As
some readers will have noticed, I let August 15 – the seventy first
Independence Day, really, not the 70th – pass quietly by. That may
come as a surprise, especially to long-time readers with long memories. I have
waxed eloquent on the crying need for a little more patriotism among Indians,
not once but again and again, publicly here. See, for instance, what I wrote in
Free India is 65 today five years
ago, and follow up the links provided therein to even earlier posts. So why was
I silent this time round?
One
obvious reason is that I am growing old and tired. But, as you might have
suspected, there are other reasons too, reasons for deep and helpless disquiet.
Given
the fairly strong resurgence of patriotic urges highly visible over the last
decade, I should have been a happy man. Why am I not?
I
remember that the greatest men that have ever lived, including Buddha and
Gandhi, Einstein and Tagore, have condemned patriotism of a certain kind as an
infantile (and very dangerous-) disease of the mind.
I
remember what Japan and Germany did to the rest of the world a little more than
half a century ago when they grew ultra-patriotic, and what in turn happened to
them.
I
remember being taught by the greatest of teachers that true patriotism does not
hate other nations and try to hurt them or cry them down, it means recognizing the
faults of one’s own nation and trying all one can to remove them.
I
see much dark cruel stupidity of the past being revived in the name of loving
and respecting ‘our culture’, I see a conscious effort to put a very large,
diverse and complex nation into a very narrow cultural straitjacket (I won’t
insult what is nominally my religion by identifying it with what is being
passed off in its name), and I can see only mischief, violence, destruction and
retrogression on the horizon, not progress.
I
see a tragic and deeply humiliating mental contradiction which most of my countrymen
apparently do not see – that of jingoistic boasting of all our ‘achievements’

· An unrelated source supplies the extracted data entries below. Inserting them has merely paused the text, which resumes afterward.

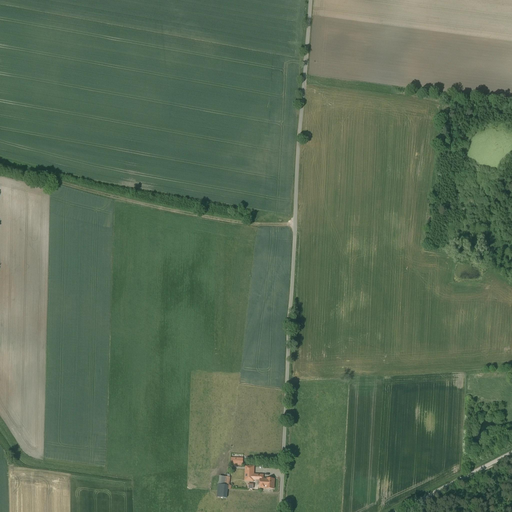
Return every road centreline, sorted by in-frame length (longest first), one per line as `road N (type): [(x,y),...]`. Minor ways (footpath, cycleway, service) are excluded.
road 1 (unclassified): [(308,0),(281,511)]
road 2 (track): [(295,223),(248,224),(0,164)]
road 3 (track): [(511,452),(398,511)]
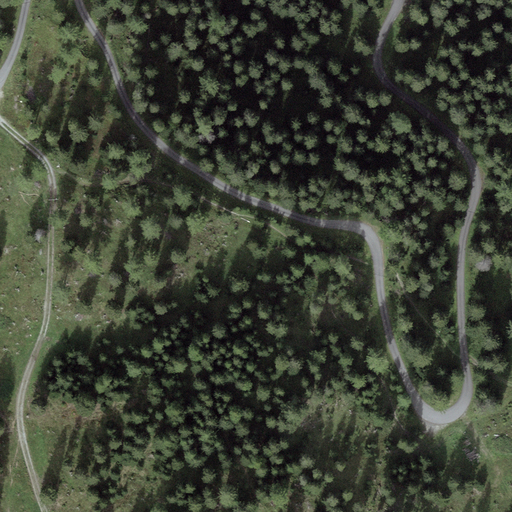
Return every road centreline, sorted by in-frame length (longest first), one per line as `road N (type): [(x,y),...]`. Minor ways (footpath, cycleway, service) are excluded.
road 1 (track): [(400,0),(381,36),(379,65),(461,144),(478,185),(461,256),(466,399),(443,418),(421,407),(391,341),(371,232),(299,216),(180,160),(126,100),(80,0)]
road 2 (track): [(41,155),(50,180),(53,287),(24,403),(27,455),(52,511)]
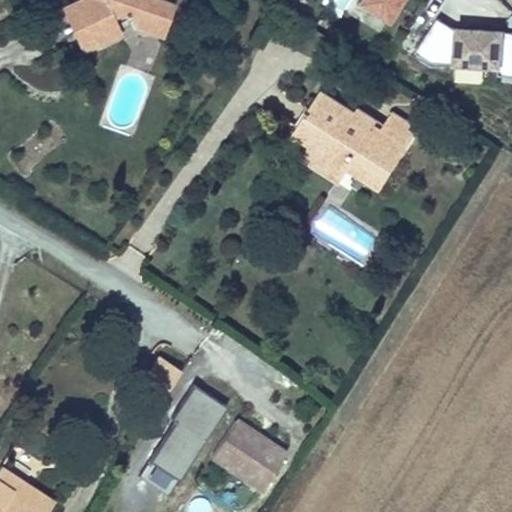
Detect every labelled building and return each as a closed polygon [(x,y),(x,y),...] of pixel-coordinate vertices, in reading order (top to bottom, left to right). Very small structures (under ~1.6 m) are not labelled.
[(76,0),(73,2),(93,45),(119,34),(110,16),(122,12),(133,16),(138,29),(151,33),(155,21),(171,26),(178,3),(167,0),(76,0)] [(362,0),(361,1),(391,20),(402,0),(362,0)] [(93,45),(73,2),(56,9),(76,53),(93,45)] [(511,73),(511,30),(461,28),(442,18),(421,51),(436,61),(503,65),(503,73),(511,73)] [(167,38),(171,26),(155,21),(151,33),(167,38)] [(325,86),(309,112),(321,118),(310,136),(330,148),(319,163),(345,178),(349,170),(353,162),(385,182),(411,142),(386,128),(325,86)] [(396,108),(386,128),(411,142),(423,124),(396,108)] [(321,118),(309,112),(292,137),(309,147),(298,167),(336,192),(345,178),(319,163),(330,148),(310,136),(321,118)] [(380,190),(385,182),(353,162),(349,170),(380,190)] [(168,391),(181,367),(157,353),(143,378),(168,391)] [(212,456),(234,422),(188,392),(166,426),(212,456)] [(282,452),(234,422),(212,456),(260,486),(282,452)] [(19,451),(12,464),(27,472),(34,459),(19,451)] [(0,466),(0,511),(47,511),(53,504),(0,466)]
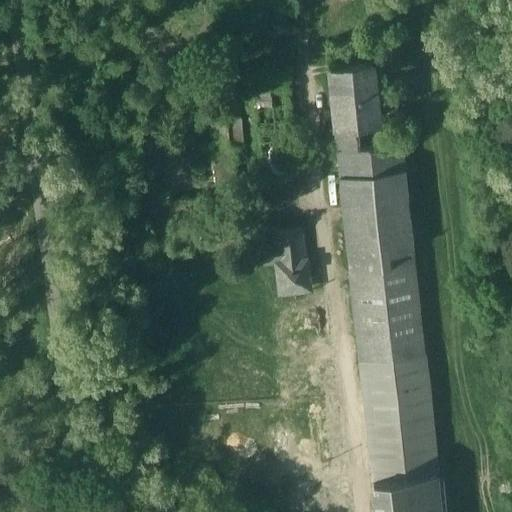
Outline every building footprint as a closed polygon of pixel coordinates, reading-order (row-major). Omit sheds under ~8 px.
[(389,55),(327,62),(374,511),(438,511),(396,112),(395,113),(389,55)] [(212,105),(213,143),(243,142),(242,115),(227,116),(226,104),(212,105)] [(236,145),(214,144),(213,174),(235,174),(236,145)] [(189,196),(172,198),(175,232),(214,250),(217,242),(192,230),(189,196)] [(299,225),(272,228),(273,242),(255,244),(256,261),(275,259),(278,288),(306,285),(303,257),(302,257),(299,225)]
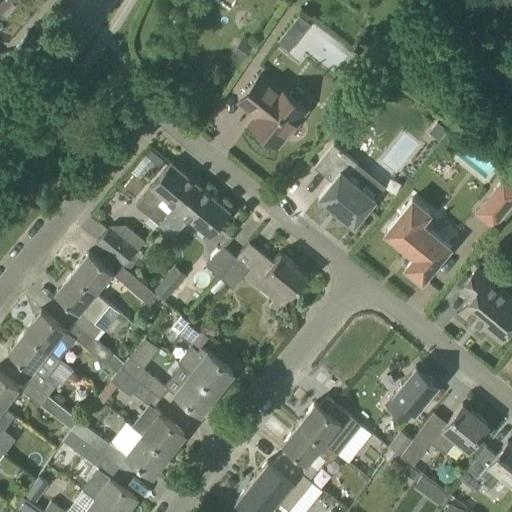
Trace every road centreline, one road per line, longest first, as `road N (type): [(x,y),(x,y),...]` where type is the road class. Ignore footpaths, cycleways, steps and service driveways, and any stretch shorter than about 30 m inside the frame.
road 1 (residential): [(174,511),(358,278)]
road 2 (residential): [(358,278),(155,109)]
road 3 (residential): [(0,296),(155,109)]
road 4 (residential): [(511,403),(358,278)]
road 5 (tertiary): [(0,121),(94,14)]
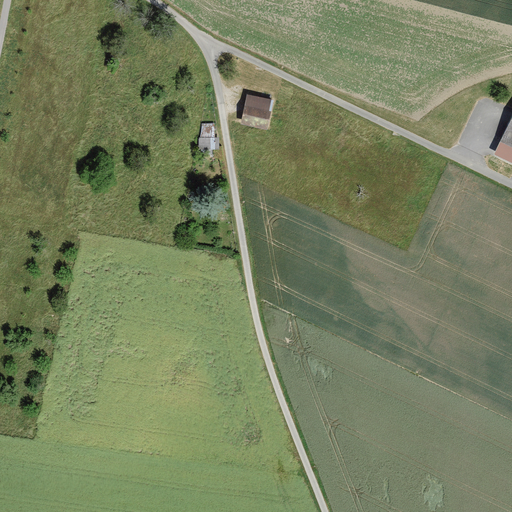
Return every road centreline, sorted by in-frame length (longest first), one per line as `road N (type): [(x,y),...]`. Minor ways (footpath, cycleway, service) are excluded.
road 1 (track): [(201,30),(218,68),(256,303),(329,511)]
road 2 (track): [(201,30),(511,184)]
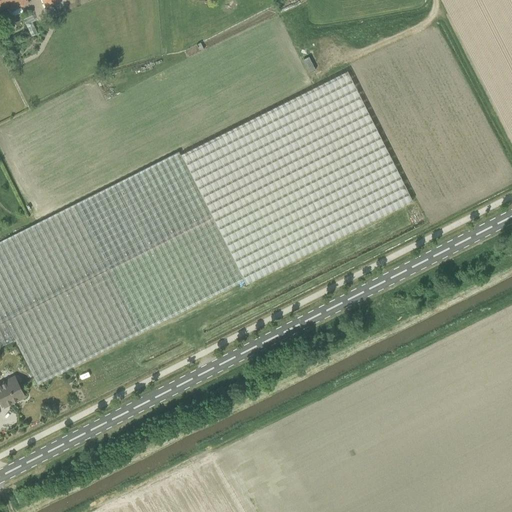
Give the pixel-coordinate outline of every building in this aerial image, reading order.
[(29,3),(27,0),(0,0),(0,8),(8,5),(11,12),(29,3)] [(96,80),(0,123),(0,147),(3,155),(9,147),(9,150),(18,157),(11,160),(6,156),(15,176),(23,176),(18,178),(20,183),(22,180),(27,183),(41,184),(75,169),(74,168),(113,150),(120,167),(133,168),(124,172),(135,172),(138,167),(136,165),(313,85),(307,73),(315,69),(309,56),(306,57),(301,64),(280,17),(104,97),(96,80)] [(181,155),(244,280),(246,284),(413,201),(348,71),(181,155)] [(0,347),(15,340),(38,384),(244,280),(181,155),(179,152),(0,241),(0,347)] [(4,407),(25,397),(15,377),(0,384),(0,402),(2,402),(4,407)]
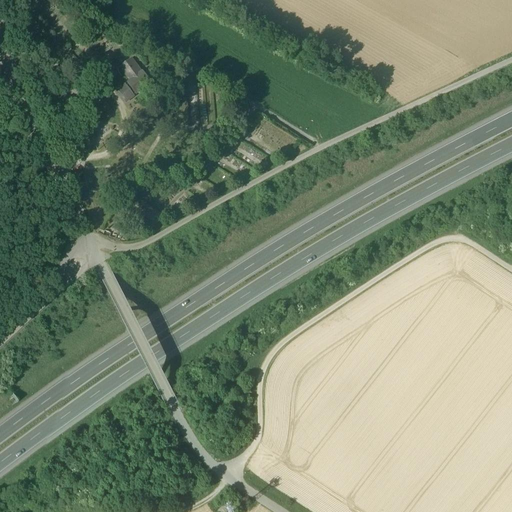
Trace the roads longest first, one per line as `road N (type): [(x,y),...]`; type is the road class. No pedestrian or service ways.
road 1 (motorway): [(0,477),(181,343),(336,247),(511,155)]
road 2 (motorway): [(511,127),(385,193),(192,312),(0,445)]
road 3 (track): [(511,64),(322,149),(144,245),(95,251)]
road 4 (track): [(511,271),(449,239),(282,342),(261,378),(253,449),(226,477)]
road 5 (track): [(0,345),(95,251)]
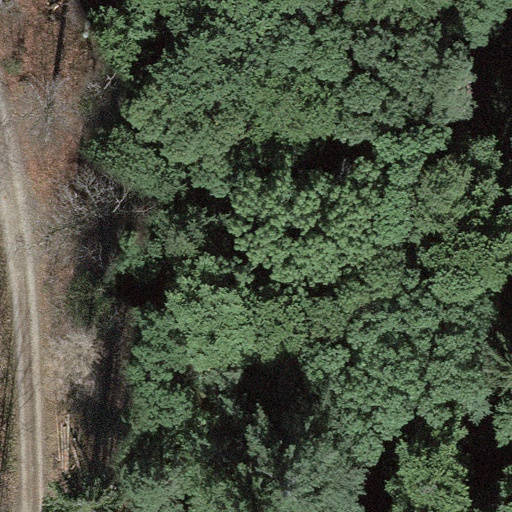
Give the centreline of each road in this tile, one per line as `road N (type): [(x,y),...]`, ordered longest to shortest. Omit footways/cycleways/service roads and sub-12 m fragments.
road 1 (track): [(29,511),(20,263),(0,160)]
road 2 (track): [(8,191),(85,110),(224,0)]
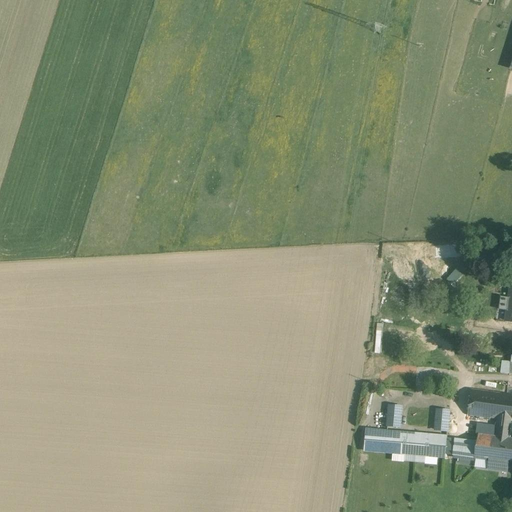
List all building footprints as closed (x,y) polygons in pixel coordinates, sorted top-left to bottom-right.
[(454,285),(463,276),(457,269),(447,279),(454,285)] [(511,285),(508,299),(503,298),(501,310),(507,311),(505,321),(511,322),(511,285)] [(511,361),(501,361),(501,374),(511,374),(511,361)] [(496,418),(511,420),(511,417),(511,395),(473,390),(469,414),(496,418)] [(387,426),(399,427),(401,408),(389,406),(387,426)] [(435,430),(447,431),(449,411),(437,410),(435,430)] [(496,418),(494,436),(509,439),(511,420),(496,418)] [(414,462),(416,435),(366,430),(364,450),(404,454),(404,461),(414,462)] [(475,457),(511,462),(511,439),(509,439),(494,436),(478,434),(477,443),(475,457)] [(445,458),(447,437),(416,435),(414,462),(425,463),(426,456),(445,458)] [(475,457),(477,443),(455,440),(453,454),(475,457)]
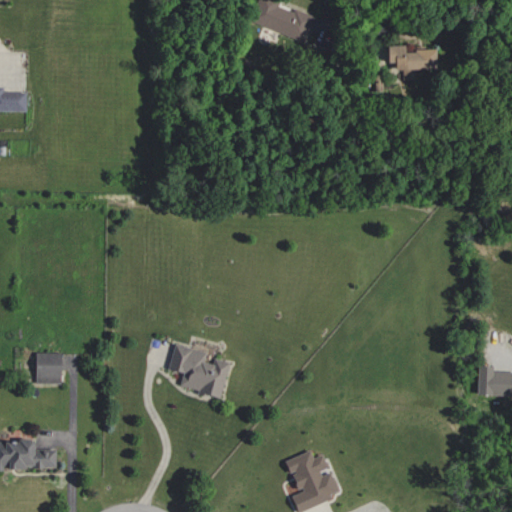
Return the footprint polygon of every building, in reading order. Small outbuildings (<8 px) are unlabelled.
[(255,0),(248,19),(301,41),(312,15),(292,6),(290,10),(277,4),(278,1),(276,0),(255,0)] [(382,43),(383,60),(390,60),(390,68),(400,67),(400,77),(416,77),(416,68),(432,68),(431,47),(400,48),(400,43),(382,43)] [(23,90),(0,89),(0,109),(23,110),(23,90)] [(203,350),(171,342),(165,367),(180,371),(176,386),(216,396),(225,360),(210,357),(208,362),(200,360),(203,350)] [(32,382),(58,381),(58,351),(32,351),(32,382)] [(473,393),(510,394),(511,370),(488,369),(488,364),(473,363),(473,393)] [(0,467),(52,466),(51,448),(28,448),(28,438),(0,438),(0,467)] [(294,511),(328,497),(326,493),(334,489),(325,468),(318,453),(310,456),(307,449),(281,459),(286,472),(287,472),(295,490),(287,493),(294,511)]
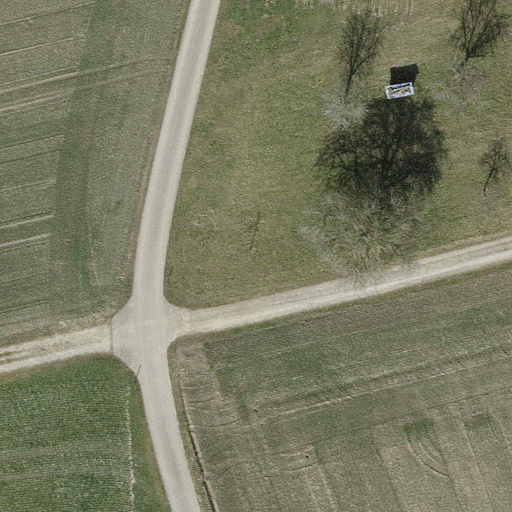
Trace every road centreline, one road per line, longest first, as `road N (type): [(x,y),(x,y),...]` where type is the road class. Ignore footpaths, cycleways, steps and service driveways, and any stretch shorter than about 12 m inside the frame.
road 1 (track): [(0,371),(327,305),(511,255)]
road 2 (track): [(207,0),(181,104),(146,337),(186,511)]
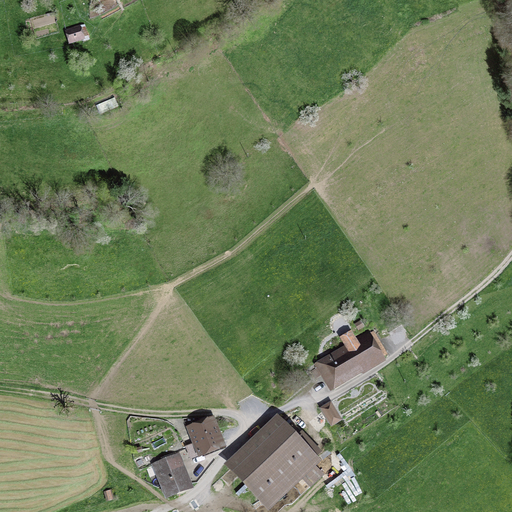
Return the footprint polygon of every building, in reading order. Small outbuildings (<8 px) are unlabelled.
[(79,28),(68,31),(70,39),(81,37),(79,28)] [(361,319),(355,323),(358,330),(365,326),(361,319)] [(333,385),(334,388),(338,386),(337,385),(359,372),(360,374),(364,372),(363,370),(388,356),(375,334),(358,343),(352,333),(343,338),(349,348),(318,365),(319,367),(312,371),(316,377),(323,375),(327,372),(334,385),(333,385)] [(322,408),(332,425),(341,420),(331,403),(322,408)] [(221,445),(212,421),(190,429),(196,444),(188,447),(192,457),(221,445)] [(299,434),(295,437),(280,421),(231,467),(267,505),(299,474),(311,486),(322,475),(319,472),(320,471),(312,461),(316,458),(313,455),(316,451),(299,434)] [(186,487),(175,458),(157,464),(167,494),(186,487)]
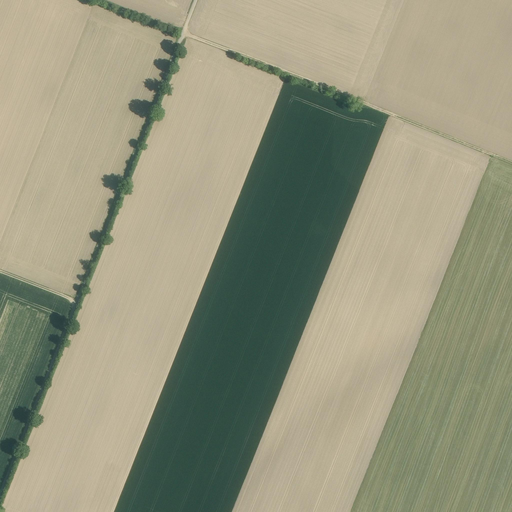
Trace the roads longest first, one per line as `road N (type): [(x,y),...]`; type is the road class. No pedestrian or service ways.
road 1 (track): [(194,0),(0,494)]
road 2 (track): [(181,31),(511,162)]
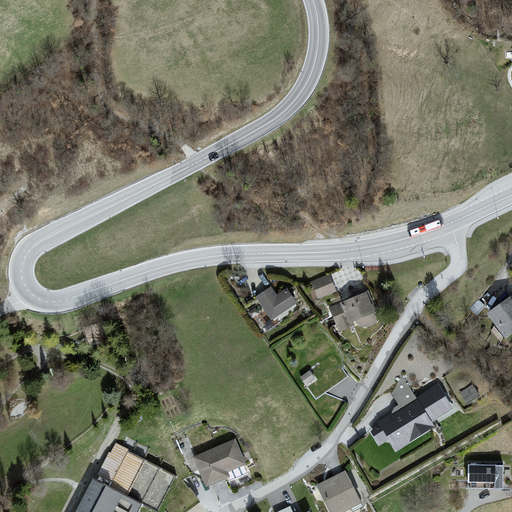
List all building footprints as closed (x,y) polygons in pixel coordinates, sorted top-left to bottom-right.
[(279,262),(241,287),(267,328),(306,302),(279,262)] [(331,272),(313,279),(319,294),(337,288),(331,272)] [(511,282),(482,311),(511,343),(511,282)] [(366,288),(327,312),(348,345),(387,321),(366,288)] [(456,368),(364,420),(387,459),(478,407),(456,368)] [(231,436),(185,462),(204,494),(249,467),(231,436)] [(117,453),(83,511),(156,511),(173,484),(117,453)] [(502,465),(468,465),(468,488),(502,488),(502,465)] [(340,511),(359,502),(344,473),(318,486),(331,511),(340,511)] [(292,503),(275,510),(276,511),(293,511),(295,511),(292,503)]
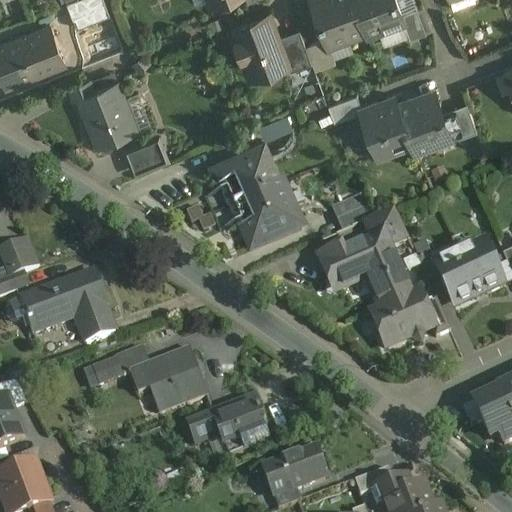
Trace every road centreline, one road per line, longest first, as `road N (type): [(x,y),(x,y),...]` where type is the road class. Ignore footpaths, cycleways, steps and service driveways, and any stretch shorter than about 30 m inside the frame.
road 1 (tertiary): [(0,144),(165,251),(386,412)]
road 2 (tertiary): [(386,412),(511,509)]
road 3 (residential): [(386,412),(511,351)]
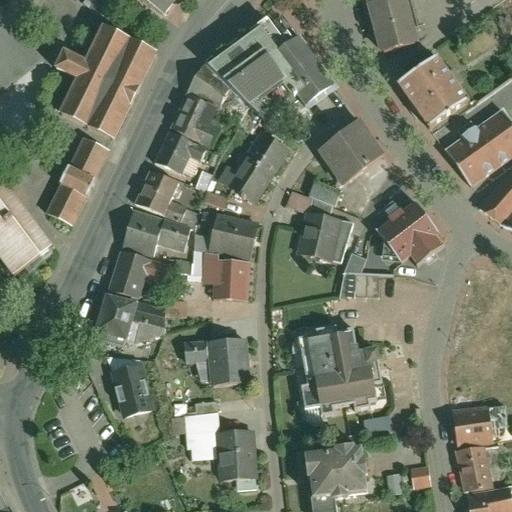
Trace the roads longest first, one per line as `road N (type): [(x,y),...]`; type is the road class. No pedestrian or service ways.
road 1 (residential): [(217,0),(187,34),(12,397)]
road 2 (residential): [(470,230),(436,349),(453,511)]
road 3 (residential): [(451,215),(361,82),(336,0)]
road 4 (residential): [(12,397),(13,458),(40,511)]
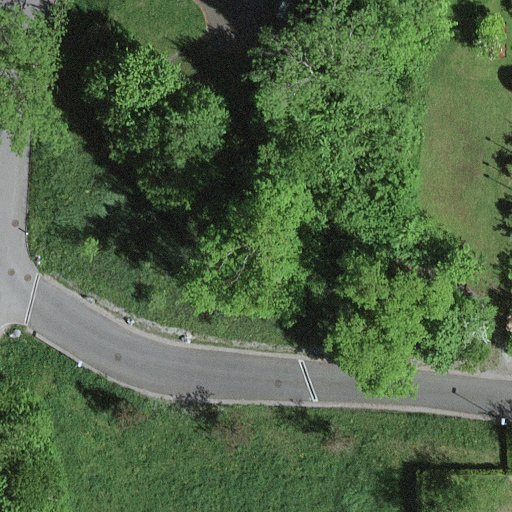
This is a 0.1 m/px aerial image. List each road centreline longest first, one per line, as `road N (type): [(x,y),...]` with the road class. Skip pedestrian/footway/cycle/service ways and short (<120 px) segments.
road 1 (residential): [(0,281),(109,349),(240,379),(511,397)]
road 2 (residential): [(26,0),(5,144),(0,280)]
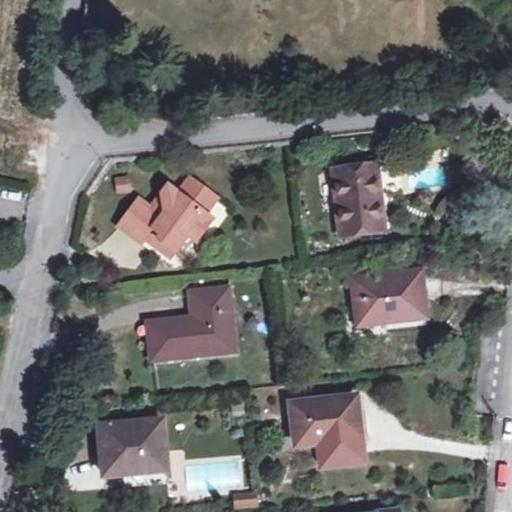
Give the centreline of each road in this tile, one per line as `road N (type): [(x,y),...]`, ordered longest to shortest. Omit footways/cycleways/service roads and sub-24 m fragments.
road 1 (residential): [(69,141),(511,105)]
road 2 (residential): [(40,283),(0,454)]
road 3 (residential): [(69,141),(40,283)]
road 4 (residential): [(70,0),(63,65),(69,141)]
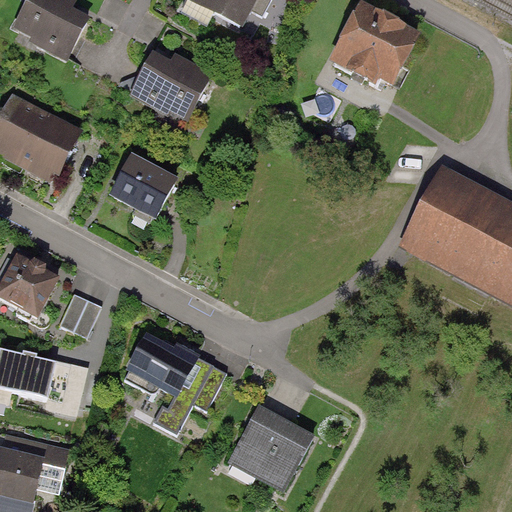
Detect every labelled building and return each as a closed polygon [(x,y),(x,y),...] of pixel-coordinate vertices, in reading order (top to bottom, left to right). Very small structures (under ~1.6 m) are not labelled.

and simultaneously a) reluctance to learn more about our own country and b) slavering
over favours from stronger, richer, more advanced and self-confident nations,
everything from jobs to honours to mention in their newspapers: an affliction
that is very highly visible even among the most supposedly ‘educated’ and
well-off Indians, so why blame the subalterns?
No
one would have been happier and prouder than me if I could see a glorious
future for India. No one is sadder that I cannot. And the ominous warning of a
great sage rings in my ears – ‘Men who forget their history are condemned to
repeat it.’
2 comments:
Sir ,
My comment is unrelated to this post , I just could not resist sharing with you a musical piece from "Hammock" , one of my most favorite ambient bands . The track has the same name as your post , please see if you like it :
https://www.youtube.com/watch?v=yPKKW5O_2E0
Regards,
Krishanu
Dear Suvroda
Unfortunately it is not just India but generally the culture that India has adopted is encouraged everywhere. Whilst I appreciate the progress made in science etc but then I wonder at the cost of what? We may end up living little more thanks to scientific developments but then would we enjoy living longer in the society that we have created for ourselves.
I hope we remain untouched as much as we can. Seems difficult.